No, it wasn't any of those acts that freed our hearts, souls and minds, but we'll just have to agree to disagree with what Hillary Clinton (whom I used to admire) said.  As Joseph A. Califano Jr., Lyndon Johnson's special assistant for domestic affairs from 1965 to 1969, said in 2008 - "It Took a Partnership."

All that being said however (I know, I was kinda full) - I salute HamdenRice, for not allowing the white-wash to continue by putting his finger smack-dab on the pulse of Dr.
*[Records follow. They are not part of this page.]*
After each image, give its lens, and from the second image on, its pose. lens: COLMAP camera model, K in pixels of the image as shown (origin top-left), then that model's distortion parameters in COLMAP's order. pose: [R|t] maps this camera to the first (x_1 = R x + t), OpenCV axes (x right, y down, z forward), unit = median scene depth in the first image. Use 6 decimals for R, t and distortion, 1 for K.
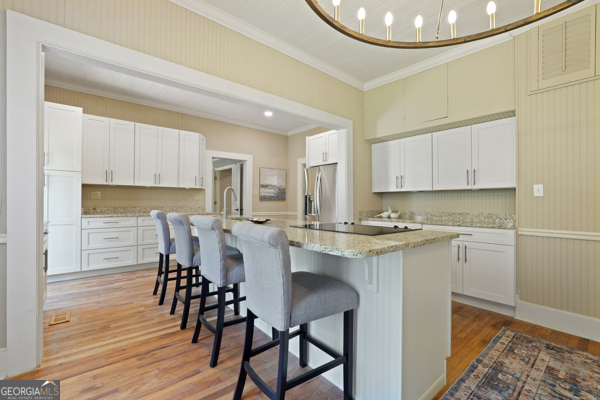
lens RADIAL K [[267.4, 0, 302.5], [0, 267.4, 200.5], [0, 0, 1]] dist [-0.000325, 0.000840]
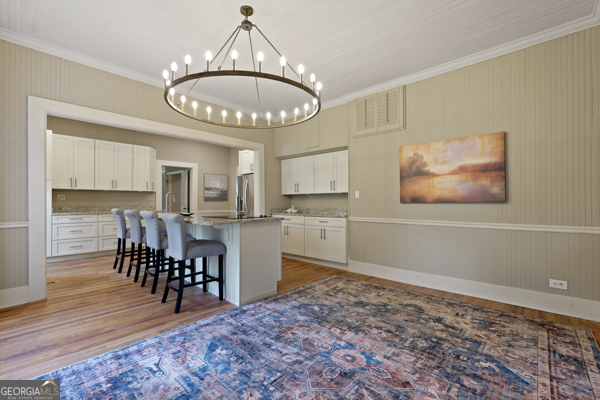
lens RADIAL K [[267.4, 0, 302.5], [0, 267.4, 200.5], [0, 0, 1]] dist [-0.000325, 0.000840]
pose [[0.991751, -0.004998, 0.128079, 0.204106], [0.004611, 0.999984, 0.003315, -0.005274], [-0.128094, -0.002697, 0.991758, -0.425923]]
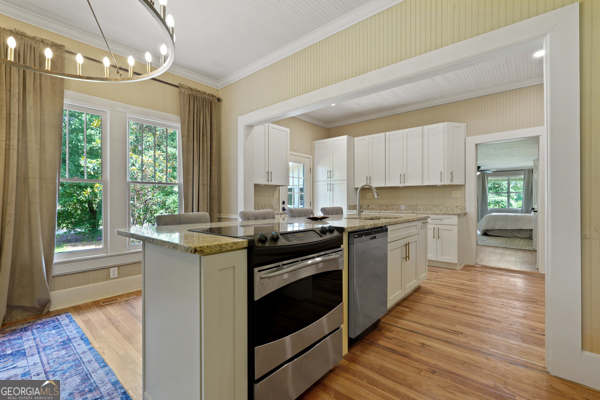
lens RADIAL K [[267.4, 0, 302.5], [0, 267.4, 200.5], [0, 0, 1]] dist [-0.000325, 0.000840]
pose [[0.153888, -0.004262, -0.988079, 0.542083], [0.006718, 0.999972, -0.003267, 0.008464], [0.988065, -0.006135, 0.153912, 0.523268]]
King's achievements.

Look, I know this piece is link-heavy, but I thought it was necessary to illustrate how Black folk have endured a shit-load of American terrorism - and continue to.  Read them at your leisure but please - do, at least, watch the videos.

But, we are certainly not alone.  Even those immigrants who came here on the ship, instead of in the belly of it (and who insist, now, "On Being White and Other Lies,") - have also suffered at the hands of that pesky, American exceptionalism with which, I suspect, we will be inundated tomorrow on the 10th anniversary of 9/11.

I stumbled upon a six-part series on You Tube awhile ago entitled, "Violence:  An American Tradition."  I'm posting Part 1 - but as the disclaimer says on each part, "Caution:  Contains scenes that may be disturbing to young or sensitive viewers" - because it, and the other five parts - are not for the faint of heart!:



I've been trying not to watch much TV at all these days, and I'll certainly not be watching any between now and tomorrow.  Because, I know I won't be able to stomach all the government/Hollywood hypocrisy, mourning the almost 3,000 killed, while literally and figuratively laying waste - to many, many millions more, both here and abroad.